Mohamed Laïd Moussa
L'année 1973 est connue à Marseille pour ses épisodes de meurtres et de ratonnades, la grève des travailleurs arabes et l’attentat contre le consulat d’Algérie par le Club Charles Martel, composé d’anciens de l’Organisation de l’armée secrète (OAS). En juillet, une rixe dans une cité universitaire tourne mal. Michel Balozian est tué par Mohamed Laïd Moussa qui est incarcéré. Jugé en mars 1975, ayant déjà purgé une partie de sa peine de détention, il ressort libre. Le 18 mars, six jours après sa libération, une fête est organisée par ses soutiens. Un homme cagoulé fait irruption et tue Laïd Moussa. Si la police pense à un règlement de compte, pour ses soutiens, c’est un meurtre raciste. Des manifestations à Marseille et à Paris font connaître l’affaire en France et le visage tuméfié de Laïd Moussa, photographié par la police après son arrestation en 1973, diffusé dans un article du Nouvel Observateur le 25 mars 1975, se retrouve sur les pancartes.
En cette année 1975, deux mois plus tard, s’ouvre au Musée d’Art moderne de Paris le 26e salon de la Jeune Peinture. Fortement politisé par la grande influence d’artistes de la Figuration narrative à partir de 1968, ce salon regroupe des collectifs engagés : « Femmes en luttes », « Collectif écologie », « Amérique latine – Luttes », « Luttes dans le marais », « Peintres dissidents en URSS ». Ces artistes questionnent la politique, l’art et l’artiste. L’affiche est ici l’oeuvre du Collectif Antifasciste, composé notamment d’anciens de l’Atelier populaire des Beaux-Arts de Mai 68.
De même, pour cette affiche, ils utilisent la sérigraphie et le détournement d’images, ici la photographie diffusée dans Le Nouvel Observateur. La demi-figure tuméfiée de Laïd Moussa, peinte d’un rouge uni, emplit toute la moitié gauche de l’image. En face, trois silhouettes d’hommes au crâne rasé, ou couvert de képis, brandissant bidule et arme à feu, chacun dans une couleur du drapeau tricolore. Dans la figuration narrative, l’image raconte une histoire : Mohamed Laïd Moussa est une victime du racisme anti-algérien qui sévit en France depuis la fin de la guerre d’Algérie, sous les coups des nostalgiques de l’Algérie française, les militaires de l’affiche, ceux nommés comme fascistes. Sous le fait divers, pour la figuration narrative, il s’agit de révéler un problème plus structurel, plus politique (Rachida Brahim, « La défense de la cause immigrée à Marseille, 1970-1980 », in Olivier Fillieule, Isabelle Sommier (dir.), Cartographie de l’espace militant marseillais, rapport intermédiaire, ANR SOMBRERO, 2014. Francis Parent, Raymond Perrot, Le Salon de la Jeune Peinture : une histoire, 1950-1983, Arcueil, éd. Patou, 2016).
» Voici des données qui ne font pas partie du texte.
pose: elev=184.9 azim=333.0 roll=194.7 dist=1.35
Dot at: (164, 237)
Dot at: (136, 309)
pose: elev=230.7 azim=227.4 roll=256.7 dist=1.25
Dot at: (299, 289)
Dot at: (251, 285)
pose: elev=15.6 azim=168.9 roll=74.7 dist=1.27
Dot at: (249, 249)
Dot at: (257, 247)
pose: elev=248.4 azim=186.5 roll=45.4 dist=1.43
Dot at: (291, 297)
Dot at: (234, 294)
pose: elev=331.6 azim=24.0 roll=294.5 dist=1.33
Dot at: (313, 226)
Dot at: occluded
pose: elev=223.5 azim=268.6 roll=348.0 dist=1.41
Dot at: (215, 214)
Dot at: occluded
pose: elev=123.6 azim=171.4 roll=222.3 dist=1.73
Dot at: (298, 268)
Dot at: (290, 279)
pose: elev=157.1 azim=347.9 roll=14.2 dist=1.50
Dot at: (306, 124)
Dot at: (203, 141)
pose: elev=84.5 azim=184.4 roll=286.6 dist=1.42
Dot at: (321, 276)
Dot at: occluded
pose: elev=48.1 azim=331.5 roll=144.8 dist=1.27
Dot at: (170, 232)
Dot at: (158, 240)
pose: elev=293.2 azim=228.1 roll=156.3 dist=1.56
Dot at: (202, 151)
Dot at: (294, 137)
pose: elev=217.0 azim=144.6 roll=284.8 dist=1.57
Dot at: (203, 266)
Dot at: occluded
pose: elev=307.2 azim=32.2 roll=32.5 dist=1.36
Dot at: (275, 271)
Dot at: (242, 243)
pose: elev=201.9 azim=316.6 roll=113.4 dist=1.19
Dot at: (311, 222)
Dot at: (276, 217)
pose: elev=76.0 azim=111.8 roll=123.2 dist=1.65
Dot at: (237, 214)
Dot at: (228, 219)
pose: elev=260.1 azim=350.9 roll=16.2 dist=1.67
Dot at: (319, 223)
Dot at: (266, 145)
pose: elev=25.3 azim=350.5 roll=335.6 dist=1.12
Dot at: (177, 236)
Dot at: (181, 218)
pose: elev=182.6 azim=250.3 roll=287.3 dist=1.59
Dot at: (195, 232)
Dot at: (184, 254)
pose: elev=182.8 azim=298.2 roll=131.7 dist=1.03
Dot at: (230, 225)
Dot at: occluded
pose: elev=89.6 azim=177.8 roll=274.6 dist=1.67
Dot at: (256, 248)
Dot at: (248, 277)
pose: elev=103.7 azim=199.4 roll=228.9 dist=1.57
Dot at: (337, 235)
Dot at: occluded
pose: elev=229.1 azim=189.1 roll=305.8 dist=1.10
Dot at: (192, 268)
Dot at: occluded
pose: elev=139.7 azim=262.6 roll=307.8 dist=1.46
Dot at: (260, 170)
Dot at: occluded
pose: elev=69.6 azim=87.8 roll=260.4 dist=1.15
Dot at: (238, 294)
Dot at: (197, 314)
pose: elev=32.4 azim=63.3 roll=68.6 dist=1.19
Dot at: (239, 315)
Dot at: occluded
Romain Duplan, chercheur indépendant en histoire et co-fondateur de La Boîte à histoire
Immigrations, les luttes s'affichent : une sélection d'affiches issues des collections du Musée publié par la revue Hommes & Migrations dans le portfolio de son numéro "1973, l'année intense" (n°1330, juillet-septembre 2020)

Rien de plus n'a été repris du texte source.